That was the nature of free music until roughly the mid-60s, when FM hit its stride. There was suddenly, although I don't think it wasn’t called that yet, Album-Oriented Rock. This was music beyond the hits, although over the subsequent generation a lot of it became hits, now known as Classic Rock. Now you could hear music that was, perhaps, less commercial, and discover new music. FM was the breeding ground for Classic Rock. Everything starts somewhere. WNEW-FM in New York was the main station around here. Hendrix, the Doors, CSN, Cream, Traffic, Airplane, etc.—AOR is where we first really learned about them, until someone bought their albums and we sat down and listened at home.

Radio was important for a long time for my generation, first hooking us into pop aimed at us with AM hits, then taking us deeper into what rock could do with musicians who would ultimately become iconic, and whose music is still listened to. We got all of this initially from the radio.

I’ve never stopped listening to rock, but nowadays it is only one of the kinds of music I enjoy, and no one would ever say that I keep up with what’s going on. Rock got sort of boring in the early 70s and I began to get serious about classical music and theater music and then jazz and cowboy swing and various “world” musicians, until by now my iPod is something of a marvel even to me. Random play for me is really random. In the 70s, FM radio helped me out with all of this, because there were solid commercial stations playing just about anything you might want to hear. Most of which, as far as I can tell, has gone away, and I’m not quite sure why. Certainly in the present environment, internet music has replaced the radio, but the falling off of radio predated the arrival of ubiquitous internet music by many years. Part of this may have to do with the nature of music itself, at least popular music. Rock fragmented into pop and country and punk and hiphop and so forth, and instead of one mainstream music from different founts, now if you liked X you listened to X and the hell with the rest of it. This has always been true, of course, but people who listen to classical not listening to bluegrass is quite different from people not liking country rock listening to punk rock. The former are both music, a broad base, but the latter are both rock, a narrow base. Whatever. The narrowing of interests in our present culture goes a lot further than just music. Our technologies progressively allow us to more easily stay behind our particular firewalls, because apparently that’s what most of us want. And so we do. It’s absolutely true of television, where literal broadcasting is apparently on its last legs, and its true of music.

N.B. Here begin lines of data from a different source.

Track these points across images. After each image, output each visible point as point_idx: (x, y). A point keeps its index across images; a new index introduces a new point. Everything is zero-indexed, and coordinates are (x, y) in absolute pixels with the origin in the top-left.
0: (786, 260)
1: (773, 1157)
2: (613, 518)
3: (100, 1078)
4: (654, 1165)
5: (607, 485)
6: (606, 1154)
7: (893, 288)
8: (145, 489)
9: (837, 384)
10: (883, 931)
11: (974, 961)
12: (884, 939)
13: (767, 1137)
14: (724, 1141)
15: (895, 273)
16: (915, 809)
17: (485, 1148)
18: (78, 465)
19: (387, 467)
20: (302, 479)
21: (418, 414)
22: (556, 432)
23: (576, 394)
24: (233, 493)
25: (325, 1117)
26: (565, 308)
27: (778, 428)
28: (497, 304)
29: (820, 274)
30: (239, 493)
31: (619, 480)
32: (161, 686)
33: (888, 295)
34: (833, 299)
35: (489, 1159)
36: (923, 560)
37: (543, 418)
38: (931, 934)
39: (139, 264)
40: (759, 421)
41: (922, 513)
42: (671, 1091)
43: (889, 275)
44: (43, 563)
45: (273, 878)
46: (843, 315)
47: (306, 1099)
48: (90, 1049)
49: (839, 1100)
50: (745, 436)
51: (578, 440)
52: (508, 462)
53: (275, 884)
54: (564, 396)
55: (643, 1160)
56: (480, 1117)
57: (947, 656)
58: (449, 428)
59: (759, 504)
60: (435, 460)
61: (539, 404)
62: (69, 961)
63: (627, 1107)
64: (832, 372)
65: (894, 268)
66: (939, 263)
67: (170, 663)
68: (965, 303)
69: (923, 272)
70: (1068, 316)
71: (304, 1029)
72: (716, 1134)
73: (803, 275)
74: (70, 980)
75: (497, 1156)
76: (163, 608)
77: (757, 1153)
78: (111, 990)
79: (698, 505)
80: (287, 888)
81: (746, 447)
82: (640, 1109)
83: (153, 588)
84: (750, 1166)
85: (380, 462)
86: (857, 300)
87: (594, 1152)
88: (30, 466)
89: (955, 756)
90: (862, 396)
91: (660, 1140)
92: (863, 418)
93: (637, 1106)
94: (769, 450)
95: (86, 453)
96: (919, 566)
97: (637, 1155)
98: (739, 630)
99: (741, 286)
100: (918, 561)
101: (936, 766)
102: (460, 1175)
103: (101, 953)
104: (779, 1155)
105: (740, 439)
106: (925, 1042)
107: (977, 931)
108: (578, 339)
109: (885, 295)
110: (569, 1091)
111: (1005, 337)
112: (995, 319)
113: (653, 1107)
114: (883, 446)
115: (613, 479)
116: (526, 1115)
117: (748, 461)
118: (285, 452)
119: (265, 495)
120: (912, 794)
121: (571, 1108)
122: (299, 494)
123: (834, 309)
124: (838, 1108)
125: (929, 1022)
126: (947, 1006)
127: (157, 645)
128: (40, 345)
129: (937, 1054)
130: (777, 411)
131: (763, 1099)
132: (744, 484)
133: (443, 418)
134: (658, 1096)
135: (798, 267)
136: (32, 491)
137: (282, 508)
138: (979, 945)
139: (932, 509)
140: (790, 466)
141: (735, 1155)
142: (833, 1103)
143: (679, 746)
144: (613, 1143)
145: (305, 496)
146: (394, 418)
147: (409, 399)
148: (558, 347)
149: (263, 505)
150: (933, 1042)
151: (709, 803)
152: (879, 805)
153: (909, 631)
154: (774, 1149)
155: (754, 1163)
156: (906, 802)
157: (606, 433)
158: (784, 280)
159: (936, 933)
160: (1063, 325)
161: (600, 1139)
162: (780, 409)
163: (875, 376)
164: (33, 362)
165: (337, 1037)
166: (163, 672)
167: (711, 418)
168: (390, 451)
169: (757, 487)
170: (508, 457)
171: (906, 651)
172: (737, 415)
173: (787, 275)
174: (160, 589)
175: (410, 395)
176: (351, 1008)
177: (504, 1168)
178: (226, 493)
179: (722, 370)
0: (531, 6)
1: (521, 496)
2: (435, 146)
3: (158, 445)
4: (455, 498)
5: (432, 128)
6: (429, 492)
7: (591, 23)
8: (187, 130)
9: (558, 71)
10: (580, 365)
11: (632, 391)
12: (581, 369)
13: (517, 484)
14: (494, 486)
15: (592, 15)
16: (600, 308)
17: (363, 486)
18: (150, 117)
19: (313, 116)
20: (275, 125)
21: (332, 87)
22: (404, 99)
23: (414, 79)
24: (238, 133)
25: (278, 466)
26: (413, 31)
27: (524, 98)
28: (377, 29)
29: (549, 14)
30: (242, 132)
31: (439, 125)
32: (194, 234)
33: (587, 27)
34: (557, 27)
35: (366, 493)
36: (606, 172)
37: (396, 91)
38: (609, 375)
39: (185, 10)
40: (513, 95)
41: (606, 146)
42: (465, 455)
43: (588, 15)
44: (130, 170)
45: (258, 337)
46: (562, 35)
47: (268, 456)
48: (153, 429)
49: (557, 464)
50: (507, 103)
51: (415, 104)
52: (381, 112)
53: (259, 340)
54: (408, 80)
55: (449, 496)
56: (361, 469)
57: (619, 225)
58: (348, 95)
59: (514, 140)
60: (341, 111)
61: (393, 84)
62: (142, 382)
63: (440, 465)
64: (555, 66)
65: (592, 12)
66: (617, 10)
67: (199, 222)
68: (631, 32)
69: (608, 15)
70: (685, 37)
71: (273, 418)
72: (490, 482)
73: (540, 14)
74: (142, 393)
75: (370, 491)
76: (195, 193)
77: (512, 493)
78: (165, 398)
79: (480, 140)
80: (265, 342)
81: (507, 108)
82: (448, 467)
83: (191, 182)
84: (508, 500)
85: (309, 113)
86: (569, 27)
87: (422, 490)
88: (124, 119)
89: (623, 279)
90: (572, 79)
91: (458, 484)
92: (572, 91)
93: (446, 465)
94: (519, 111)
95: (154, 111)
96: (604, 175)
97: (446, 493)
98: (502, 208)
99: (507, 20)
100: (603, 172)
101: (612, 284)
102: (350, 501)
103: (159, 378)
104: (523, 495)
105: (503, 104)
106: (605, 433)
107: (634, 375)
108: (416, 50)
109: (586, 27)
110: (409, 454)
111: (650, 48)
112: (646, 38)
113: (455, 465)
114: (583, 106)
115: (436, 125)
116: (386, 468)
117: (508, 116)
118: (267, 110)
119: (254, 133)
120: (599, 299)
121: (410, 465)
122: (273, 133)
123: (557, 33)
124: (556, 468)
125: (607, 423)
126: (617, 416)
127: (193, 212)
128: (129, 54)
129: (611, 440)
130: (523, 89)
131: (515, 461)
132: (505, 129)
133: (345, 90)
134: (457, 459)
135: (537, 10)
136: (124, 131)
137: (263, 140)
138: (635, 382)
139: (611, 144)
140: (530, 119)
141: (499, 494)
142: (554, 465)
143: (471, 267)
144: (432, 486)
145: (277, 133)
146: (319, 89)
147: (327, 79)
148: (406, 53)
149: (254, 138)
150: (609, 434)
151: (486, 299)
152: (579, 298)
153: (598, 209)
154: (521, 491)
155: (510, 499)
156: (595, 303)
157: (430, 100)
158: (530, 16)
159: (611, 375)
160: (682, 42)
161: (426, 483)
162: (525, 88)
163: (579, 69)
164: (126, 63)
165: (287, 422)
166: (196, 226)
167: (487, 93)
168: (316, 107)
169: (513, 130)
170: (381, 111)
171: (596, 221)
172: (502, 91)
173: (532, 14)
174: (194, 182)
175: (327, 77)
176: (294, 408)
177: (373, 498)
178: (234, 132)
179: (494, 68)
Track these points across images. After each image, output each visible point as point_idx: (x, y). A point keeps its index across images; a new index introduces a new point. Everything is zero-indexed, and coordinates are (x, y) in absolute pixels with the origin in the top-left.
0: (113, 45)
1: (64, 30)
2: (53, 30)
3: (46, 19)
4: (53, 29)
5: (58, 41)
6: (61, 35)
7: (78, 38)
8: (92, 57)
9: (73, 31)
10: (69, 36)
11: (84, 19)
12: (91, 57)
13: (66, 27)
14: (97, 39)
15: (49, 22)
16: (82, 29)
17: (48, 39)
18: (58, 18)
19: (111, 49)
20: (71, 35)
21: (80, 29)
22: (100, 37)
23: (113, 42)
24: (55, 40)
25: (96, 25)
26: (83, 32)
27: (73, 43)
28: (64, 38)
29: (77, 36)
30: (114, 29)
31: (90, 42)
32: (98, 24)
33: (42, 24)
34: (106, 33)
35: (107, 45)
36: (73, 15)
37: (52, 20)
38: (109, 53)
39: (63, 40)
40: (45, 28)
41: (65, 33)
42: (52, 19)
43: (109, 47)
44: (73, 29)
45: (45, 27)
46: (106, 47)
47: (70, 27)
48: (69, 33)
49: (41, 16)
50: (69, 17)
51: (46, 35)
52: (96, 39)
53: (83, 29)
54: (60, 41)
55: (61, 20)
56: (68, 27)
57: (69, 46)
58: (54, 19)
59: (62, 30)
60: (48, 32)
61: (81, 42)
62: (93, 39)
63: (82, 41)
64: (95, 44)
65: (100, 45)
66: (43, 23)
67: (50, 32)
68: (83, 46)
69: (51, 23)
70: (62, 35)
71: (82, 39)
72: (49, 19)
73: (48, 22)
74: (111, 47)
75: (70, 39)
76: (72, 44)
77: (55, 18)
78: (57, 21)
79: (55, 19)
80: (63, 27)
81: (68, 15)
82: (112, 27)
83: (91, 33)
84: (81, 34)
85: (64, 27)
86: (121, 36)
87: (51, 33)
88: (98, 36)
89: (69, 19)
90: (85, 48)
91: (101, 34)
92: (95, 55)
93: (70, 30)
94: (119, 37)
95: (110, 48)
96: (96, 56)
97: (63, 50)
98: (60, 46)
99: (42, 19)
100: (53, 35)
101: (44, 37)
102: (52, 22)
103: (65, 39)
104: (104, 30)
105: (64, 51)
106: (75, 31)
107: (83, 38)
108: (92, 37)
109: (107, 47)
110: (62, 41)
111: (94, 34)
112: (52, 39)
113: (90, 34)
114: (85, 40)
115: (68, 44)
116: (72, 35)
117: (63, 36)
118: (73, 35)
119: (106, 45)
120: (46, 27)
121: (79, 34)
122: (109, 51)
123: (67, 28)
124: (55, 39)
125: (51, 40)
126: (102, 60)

Curiously, I started all this thinking because of my belief that movies lately were too broad, i.e., too much concentrating on the biggest potential income earners in a saddening display of non-creativity. Maybe that’s just an example of the lowest common denominator visible in all mass entertainment. The most popular movies aren’t the most interesting or creative; the same is true of books and music and theater. I guess I shouldn’t be surprised by it, and what’s most interesting is that any mass market survives at all, given all the firewalling technologies mitigating against the broad and pushing toward the narrow. Our challenge in all of this is to keep moving and to avoid falling irretrievably into the trap of the familiar and the comfortable. If you eat nothing but macaroni and cheese every night you end up eating nothing but macaroni and cheese. Watch nothing but Hollywood blockbusters and you watch nothing but Hollywood blockbusters. Listen to nothing but pop hits and you listen to nothing but pop hits. Read only bestselling pulp fiction and you read nothing but bestselling pulp fiction. The resulting deadening of the soul is predictable and, perhaps, irreversible. Please don't try this at home.